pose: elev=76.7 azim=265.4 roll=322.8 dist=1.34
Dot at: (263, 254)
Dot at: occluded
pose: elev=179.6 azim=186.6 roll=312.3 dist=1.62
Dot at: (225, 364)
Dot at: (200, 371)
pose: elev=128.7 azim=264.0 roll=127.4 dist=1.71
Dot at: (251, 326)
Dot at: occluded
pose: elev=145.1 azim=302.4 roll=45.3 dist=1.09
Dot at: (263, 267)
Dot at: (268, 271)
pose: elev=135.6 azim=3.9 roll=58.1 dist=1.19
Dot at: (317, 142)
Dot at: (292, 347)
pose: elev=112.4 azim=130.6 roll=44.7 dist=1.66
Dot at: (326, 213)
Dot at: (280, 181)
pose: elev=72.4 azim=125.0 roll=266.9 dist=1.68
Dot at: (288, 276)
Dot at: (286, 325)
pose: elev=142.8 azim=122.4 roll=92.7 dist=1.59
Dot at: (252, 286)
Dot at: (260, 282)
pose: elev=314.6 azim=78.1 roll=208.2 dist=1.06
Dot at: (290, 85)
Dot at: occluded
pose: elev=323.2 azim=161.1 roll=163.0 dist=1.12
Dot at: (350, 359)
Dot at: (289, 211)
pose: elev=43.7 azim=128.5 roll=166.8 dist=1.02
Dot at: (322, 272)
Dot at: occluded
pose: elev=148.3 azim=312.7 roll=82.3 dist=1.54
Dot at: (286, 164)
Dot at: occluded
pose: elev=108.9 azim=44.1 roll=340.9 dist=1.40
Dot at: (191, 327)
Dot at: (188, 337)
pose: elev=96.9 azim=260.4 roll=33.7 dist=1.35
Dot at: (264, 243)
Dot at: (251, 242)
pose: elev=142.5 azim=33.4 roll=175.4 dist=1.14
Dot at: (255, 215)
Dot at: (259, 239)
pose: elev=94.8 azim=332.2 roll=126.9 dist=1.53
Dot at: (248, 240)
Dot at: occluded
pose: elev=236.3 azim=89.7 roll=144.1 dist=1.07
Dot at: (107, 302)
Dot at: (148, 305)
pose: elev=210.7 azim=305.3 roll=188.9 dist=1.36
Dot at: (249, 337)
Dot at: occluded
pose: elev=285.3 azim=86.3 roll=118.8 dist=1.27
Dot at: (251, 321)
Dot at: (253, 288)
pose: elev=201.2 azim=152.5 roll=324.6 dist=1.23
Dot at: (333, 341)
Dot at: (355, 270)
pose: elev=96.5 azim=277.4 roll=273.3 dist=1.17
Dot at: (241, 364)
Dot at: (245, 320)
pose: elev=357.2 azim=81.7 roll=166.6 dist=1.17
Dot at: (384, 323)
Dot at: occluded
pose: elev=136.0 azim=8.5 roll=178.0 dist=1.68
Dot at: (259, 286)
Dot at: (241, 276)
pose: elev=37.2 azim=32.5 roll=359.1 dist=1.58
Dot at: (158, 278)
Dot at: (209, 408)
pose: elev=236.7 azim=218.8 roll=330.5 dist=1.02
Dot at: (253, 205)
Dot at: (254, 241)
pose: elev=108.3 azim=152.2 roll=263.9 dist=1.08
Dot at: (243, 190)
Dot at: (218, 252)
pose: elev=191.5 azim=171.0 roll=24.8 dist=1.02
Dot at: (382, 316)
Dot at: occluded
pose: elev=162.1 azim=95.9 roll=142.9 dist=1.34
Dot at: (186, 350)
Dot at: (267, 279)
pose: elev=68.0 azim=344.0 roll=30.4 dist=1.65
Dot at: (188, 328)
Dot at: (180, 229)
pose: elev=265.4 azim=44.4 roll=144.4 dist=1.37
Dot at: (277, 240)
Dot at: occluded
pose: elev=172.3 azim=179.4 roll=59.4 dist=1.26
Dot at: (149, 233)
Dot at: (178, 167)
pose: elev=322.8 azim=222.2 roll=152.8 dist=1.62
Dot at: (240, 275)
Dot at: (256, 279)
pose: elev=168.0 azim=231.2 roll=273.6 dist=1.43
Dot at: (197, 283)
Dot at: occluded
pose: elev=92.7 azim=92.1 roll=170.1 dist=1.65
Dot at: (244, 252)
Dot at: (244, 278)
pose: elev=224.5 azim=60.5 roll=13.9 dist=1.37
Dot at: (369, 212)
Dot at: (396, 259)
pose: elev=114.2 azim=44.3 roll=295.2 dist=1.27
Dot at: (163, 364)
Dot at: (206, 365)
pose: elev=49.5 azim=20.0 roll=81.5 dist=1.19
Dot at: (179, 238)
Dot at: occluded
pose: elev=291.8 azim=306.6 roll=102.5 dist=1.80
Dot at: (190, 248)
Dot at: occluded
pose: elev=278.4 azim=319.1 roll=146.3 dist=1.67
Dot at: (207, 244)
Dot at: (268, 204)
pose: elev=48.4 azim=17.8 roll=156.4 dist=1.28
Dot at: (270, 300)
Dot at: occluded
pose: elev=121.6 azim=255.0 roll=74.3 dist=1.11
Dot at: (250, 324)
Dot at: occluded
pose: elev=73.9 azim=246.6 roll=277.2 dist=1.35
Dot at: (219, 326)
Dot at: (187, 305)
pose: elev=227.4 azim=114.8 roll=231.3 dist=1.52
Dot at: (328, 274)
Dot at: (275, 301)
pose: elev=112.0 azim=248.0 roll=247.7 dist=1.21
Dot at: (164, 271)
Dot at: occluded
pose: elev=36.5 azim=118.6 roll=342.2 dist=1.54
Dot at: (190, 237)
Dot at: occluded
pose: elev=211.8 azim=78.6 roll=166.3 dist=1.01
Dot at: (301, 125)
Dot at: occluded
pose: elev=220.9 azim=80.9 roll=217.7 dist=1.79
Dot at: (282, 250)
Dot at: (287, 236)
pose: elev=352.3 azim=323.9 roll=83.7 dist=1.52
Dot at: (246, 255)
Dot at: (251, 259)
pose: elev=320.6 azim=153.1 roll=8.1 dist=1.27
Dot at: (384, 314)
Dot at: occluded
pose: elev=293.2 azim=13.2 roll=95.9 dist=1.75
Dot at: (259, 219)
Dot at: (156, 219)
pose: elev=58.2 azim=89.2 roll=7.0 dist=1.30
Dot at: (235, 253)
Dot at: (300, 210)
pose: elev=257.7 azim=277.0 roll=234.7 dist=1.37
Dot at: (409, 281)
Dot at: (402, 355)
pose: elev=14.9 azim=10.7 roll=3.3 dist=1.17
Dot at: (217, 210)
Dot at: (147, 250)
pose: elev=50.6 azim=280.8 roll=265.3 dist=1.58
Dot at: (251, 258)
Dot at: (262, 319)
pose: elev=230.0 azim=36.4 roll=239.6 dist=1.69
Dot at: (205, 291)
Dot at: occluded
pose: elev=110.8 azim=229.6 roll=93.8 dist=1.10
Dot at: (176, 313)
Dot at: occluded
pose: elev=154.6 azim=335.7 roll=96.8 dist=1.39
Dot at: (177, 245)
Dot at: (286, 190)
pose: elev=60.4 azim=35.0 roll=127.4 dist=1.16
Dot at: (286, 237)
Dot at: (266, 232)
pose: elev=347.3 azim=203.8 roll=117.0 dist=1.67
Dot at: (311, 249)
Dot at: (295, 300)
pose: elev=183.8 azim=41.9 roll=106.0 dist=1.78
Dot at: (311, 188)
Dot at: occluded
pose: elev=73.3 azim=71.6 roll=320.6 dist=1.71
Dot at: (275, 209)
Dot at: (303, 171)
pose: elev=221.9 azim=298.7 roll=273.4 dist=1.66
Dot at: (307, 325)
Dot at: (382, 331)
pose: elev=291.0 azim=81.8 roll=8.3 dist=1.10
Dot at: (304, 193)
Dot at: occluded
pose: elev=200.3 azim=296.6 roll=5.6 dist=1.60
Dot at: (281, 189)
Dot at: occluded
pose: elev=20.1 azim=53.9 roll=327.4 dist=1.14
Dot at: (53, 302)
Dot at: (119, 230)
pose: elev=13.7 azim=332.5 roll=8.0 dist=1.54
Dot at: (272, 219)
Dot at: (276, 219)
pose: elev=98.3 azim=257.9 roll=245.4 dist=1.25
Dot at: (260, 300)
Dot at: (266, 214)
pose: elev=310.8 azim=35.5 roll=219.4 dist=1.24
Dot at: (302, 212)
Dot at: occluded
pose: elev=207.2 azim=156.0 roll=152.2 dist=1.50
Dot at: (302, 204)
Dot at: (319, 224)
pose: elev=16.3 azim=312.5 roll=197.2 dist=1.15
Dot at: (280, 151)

### Условие задания:
Пожалуйста, продублируйте без изменений строки записей выше: начните со строки, где есть «pose: elev=265.4 azim=44.4», и продолжайте до строки, где есть «Dot at: (244, 278)», включив обе эти строки.

### Результат:
pose: elev=265.4 azim=44.4 roll=144.4 dist=1.37
Dot at: (277, 240)
Dot at: occluded
pose: elev=172.3 azim=179.4 roll=59.4 dist=1.26
Dot at: (149, 233)
Dot at: (178, 167)
pose: elev=322.8 azim=222.2 roll=152.8 dist=1.62
Dot at: (240, 275)
Dot at: (256, 279)
pose: elev=168.0 azim=231.2 roll=273.6 dist=1.43
Dot at: (197, 283)
Dot at: occluded
pose: elev=92.7 azim=92.1 roll=170.1 dist=1.65
Dot at: (244, 252)
Dot at: (244, 278)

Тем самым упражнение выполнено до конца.